The Canucks Have a Sleep Doctor

June 9, 2011

NHL Teams map

We hear over and over again, especially in the paleo-sphere, about how important sleep is. Robb Wolf advocates getting as much sleep as you can without getting fired or divorced (and he’s said if those are shaky anyway, perhaps you should prioritize sleep). On my bookshelf, in my reading queue, is “Lights Out”. Sleep, or lack thereof, is greatly detrimental to our health. It’s especially crucial to a speedy recovery after workouts, as well as workout performance. Which is why the Canucks have a “sleep doctor”, Pat Byrne.

What’s a sleep doctor?

A sleep doctor / sleep specialist / somnologist is someone who’s professionally trained in the clinical study and treatment of sleep disorders and irregularities. Sleep medicine is a relatively new specialty, but it’s rapidly growing quickly, since there are as many as 40 million people in the US alone that suffer from sleep disorders. Most of us can identify with having occasional sleepless nights or waking up at odd hours, so it’s not surprising that some doctors make this their specialty.

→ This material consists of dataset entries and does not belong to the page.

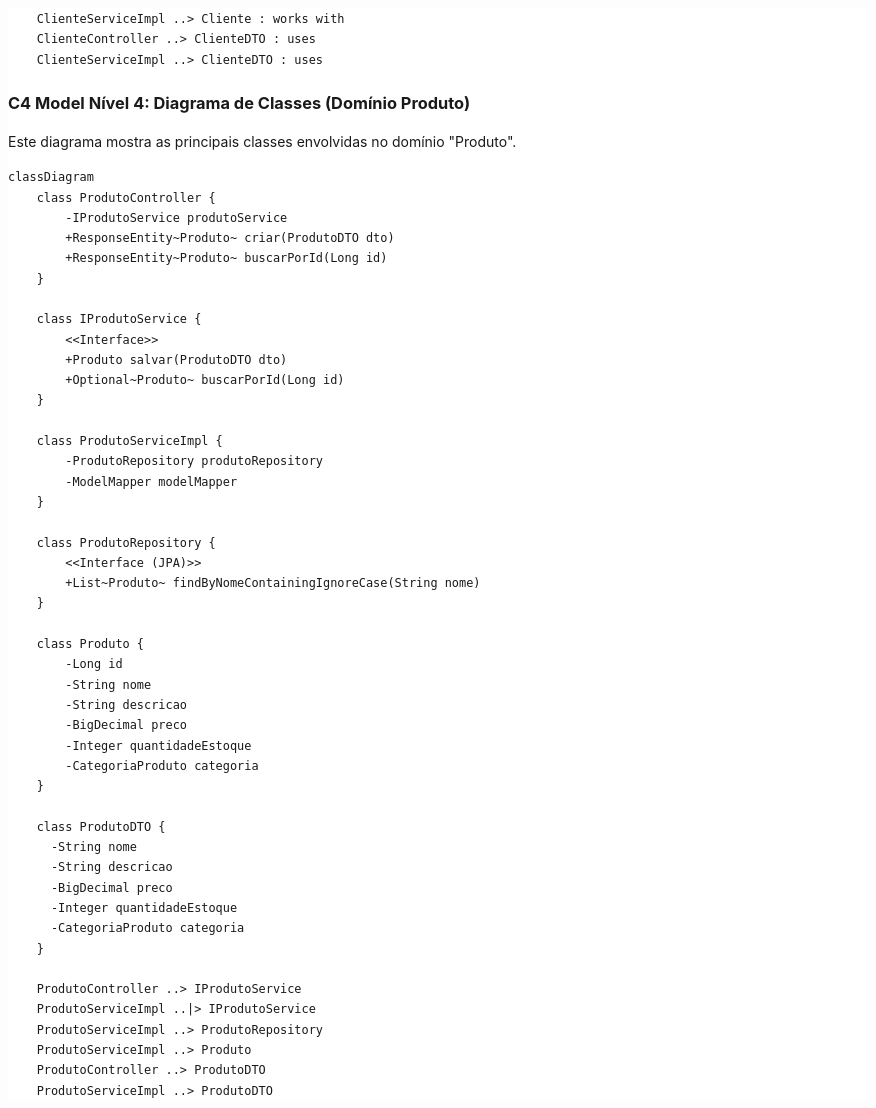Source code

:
 ```mermaid
    ClienteServiceImpl ..> Cliente : works with
    ClienteController ..> ClienteDTO : uses
    ClienteServiceImpl ..> ClienteDTO : uses
```

### C4 Model Nível 4: Diagrama de Classes (Domínio Produto)

Este diagrama mostra as principais classes envolvidas no domínio "Produto".

```mermaid
classDiagram
    class ProdutoController {
        -IProdutoService produtoService
        +ResponseEntity~Produto~ criar(ProdutoDTO dto)
        +ResponseEntity~Produto~ buscarPorId(Long id)
    }

    class IProdutoService {
        <<Interface>>
        +Produto salvar(ProdutoDTO dto)
        +Optional~Produto~ buscarPorId(Long id)
    }

    class ProdutoServiceImpl {
        -ProdutoRepository produtoRepository
        -ModelMapper modelMapper
    }

    class ProdutoRepository {
        <<Interface (JPA)>>
        +List~Produto~ findByNomeContainingIgnoreCase(String nome)
    }

    class Produto {
        -Long id
        -String nome
        -String descricao
        -BigDecimal preco
        -Integer quantidadeEstoque
        -CategoriaProduto categoria
    }
    
    class ProdutoDTO {
      -String nome
      -String descricao
      -BigDecimal preco
      -Integer quantidadeEstoque
      -CategoriaProduto categoria
    }

    ProdutoController ..> IProdutoService
    ProdutoServiceImpl ..|> IProdutoService
    ProdutoServiceImpl ..> ProdutoRepository
    ProdutoServiceImpl ..> Produto
    ProdutoController ..> ProdutoDTO
    ProdutoServiceImpl ..> ProdutoDTO
```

The Canucks are one of only a few teams on the West Coast, so they end up travelling longer distances than the other teams. They turned to a sleep doctor to try to mitigate the negative effects of travelling and resulting lack of sleep.

Scheduling around sleep

Dr. Pat Byrne, VP and co-founder of Fatigue Science, has also worked with the United States Department of Defense. He had the Canucks wear ReadiBands, which are wristbands that monitor wrist movements, based on which you can figure out the players’ sleep quantity and quality. Dr. Byrne was able to see how quickly players fell asleep after games, if they slept on buses and planes, and how often they woke up during the night. He then compared this data with the players’ on-ice performance.

The Canucks were then able to use the data as a tool in scheduling workouts, practices, travel, and sleep to maximize rest. Based on interviews with the Canucks, they seem pleased with the results, and their track record has definitely improved.

Be your own sleep doctor…

I think it’s pretty cool that sleep was recognized as being so important by an entire NHL team, and that they proactively did something to improve it. Sleep science would be of benefit to so many professions  – surgeons, police officers, air traffic controllers… heck, who wouldn’t benefit from getting better quality sleep and more of it?

And for the most part, for those of us that don’t have to work shifts, and don’t have a serious sleep disorder, we certainly don’t need a sleep doctor to improve our sleep – as a first step, dragging our butts into bed a little earlier can do wonders.